Start of THE INPUT

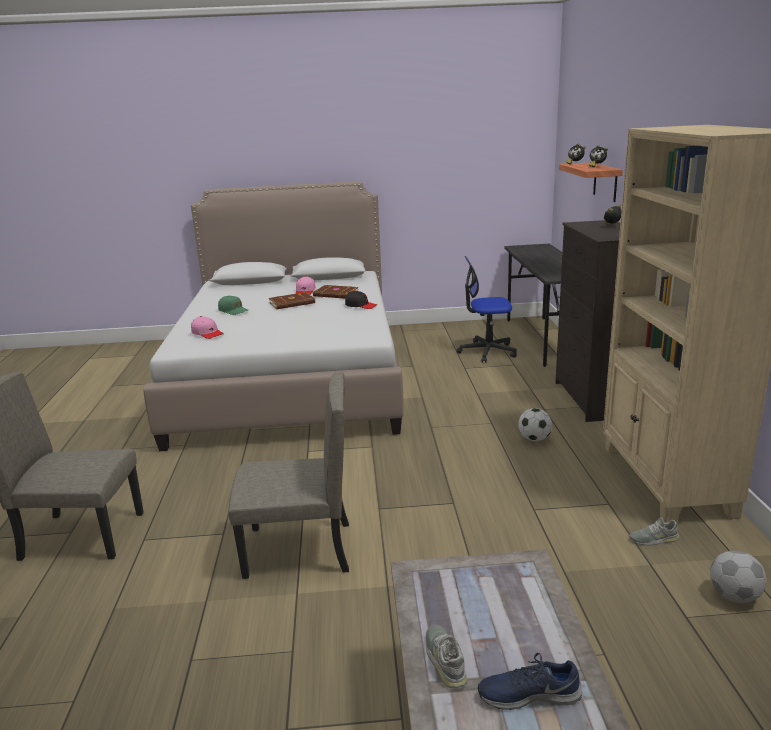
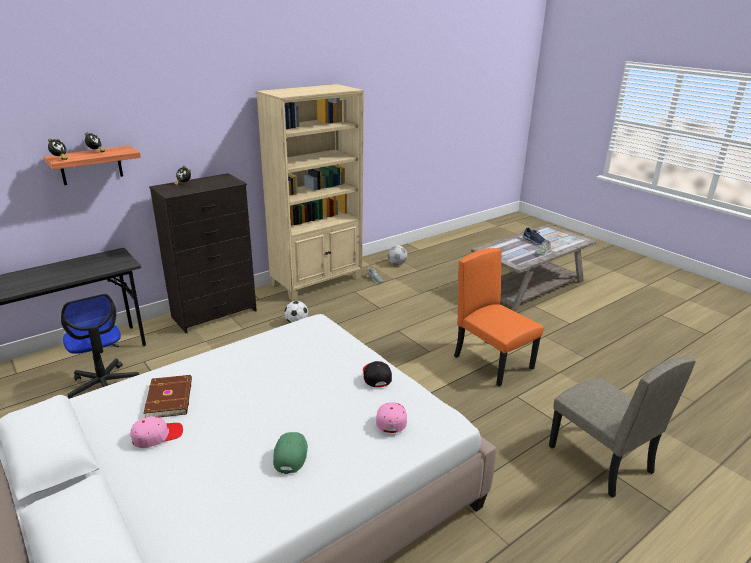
camera: 125 degrees left, 5 degrees up
(292, 303) = (231, 415): brown book -> none
(298, 550) = (493, 362): beige chair -> orange chair
(360, 305) = (218, 361): black cap -> black cap (376, 376)

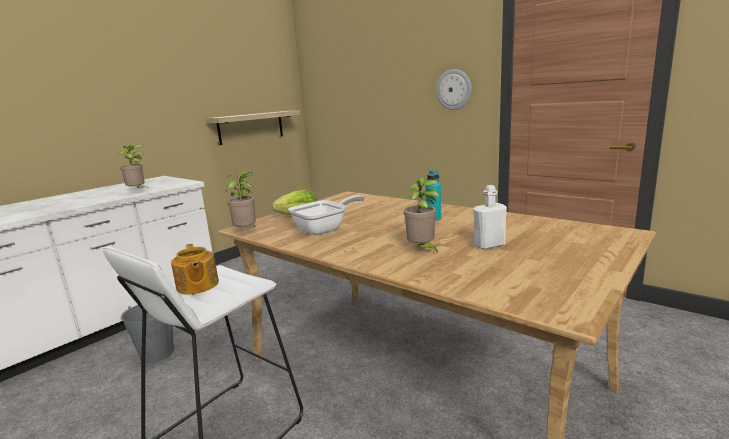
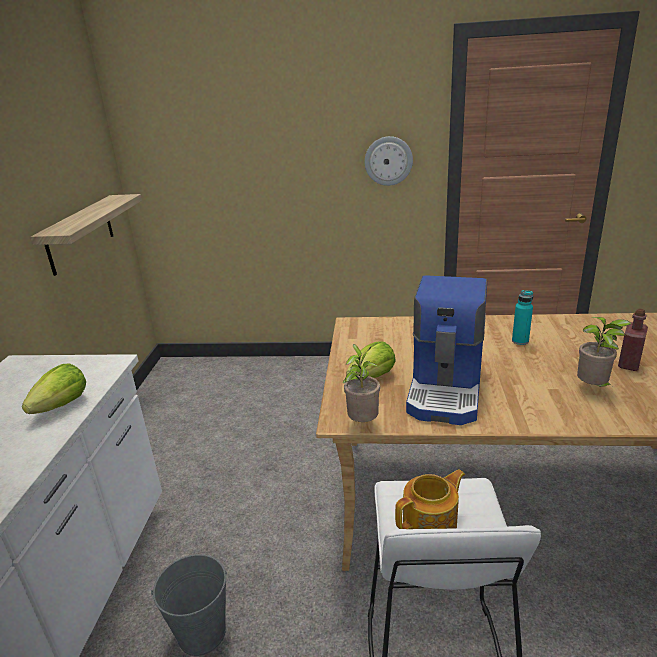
camera: 35 degrees left, 10 degrees up
(138, 191) = (62, 405): potted plant -> lettuce
(197, 286) = (431, 523): teapot -> teapot turned 60 degrees counterclockwise
(325, 229) = (447, 389): frying pan -> coffee machine
(489, 245) = (629, 364): white bottle -> red bottle

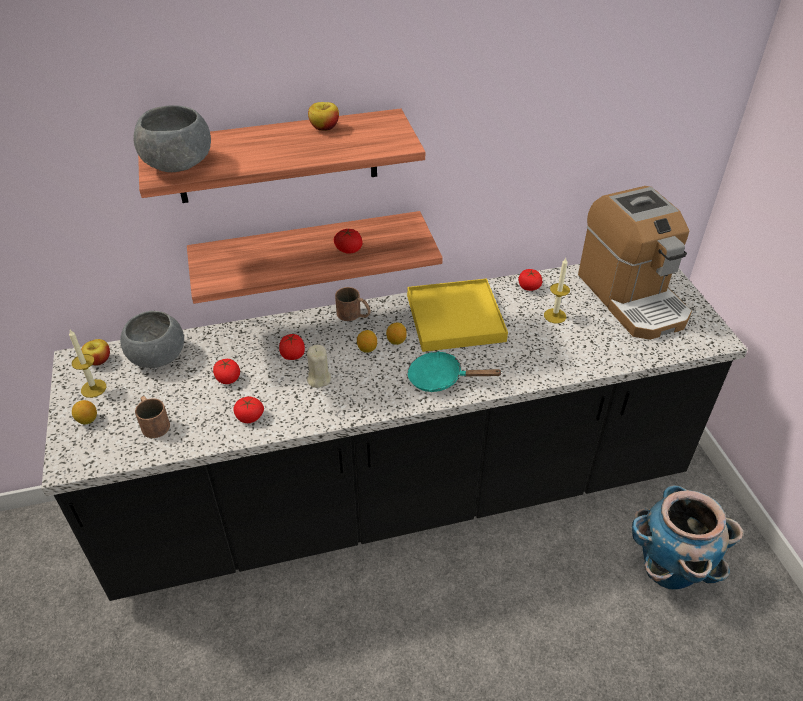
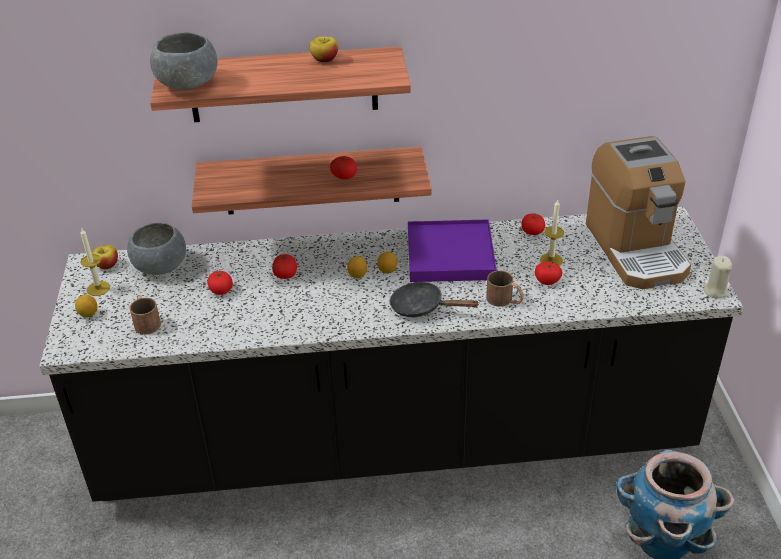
camera: 10 degrees right, 5 degrees down
(249, 416) = (234, 324): tomato -> tomato (547, 280)
(318, 379) = (305, 297): beige candle -> beige candle (715, 291)
(354, 315) = (352, 244): brown mug -> brown mug (505, 300)
(441, 379) = (422, 307): turquoise frying pan -> black frying pan
(455, 318) = (450, 255): yellow tray -> purple tray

End of THE INPUT

Repeat each line of the records exactly. Do not include the pictures.

camera: 125 degrees left, 5 degrees up
(292, 303) = (231, 415): brown book -> none
(298, 550) = (493, 362): beige chair -> orange chair
(360, 305) = (218, 361): black cap -> black cap (376, 376)

camera: 35 degrees left, 10 degrees up
(138, 191) = (62, 405): potted plant -> lettuce
(197, 286) = (431, 523): teapot -> teapot turned 60 degrees counterclockwise
(325, 229) = (447, 389): frying pan -> coffee machine
(489, 245) = (629, 364): white bottle -> red bottle

camera: 10 degrees right, 5 degrees down
(249, 416) = (234, 324): tomato -> tomato (547, 280)
(318, 379) = (305, 297): beige candle -> beige candle (715, 291)
(354, 315) = (352, 244): brown mug -> brown mug (505, 300)
(441, 379) = (422, 307): turquoise frying pan -> black frying pan
(455, 318) = (450, 255): yellow tray -> purple tray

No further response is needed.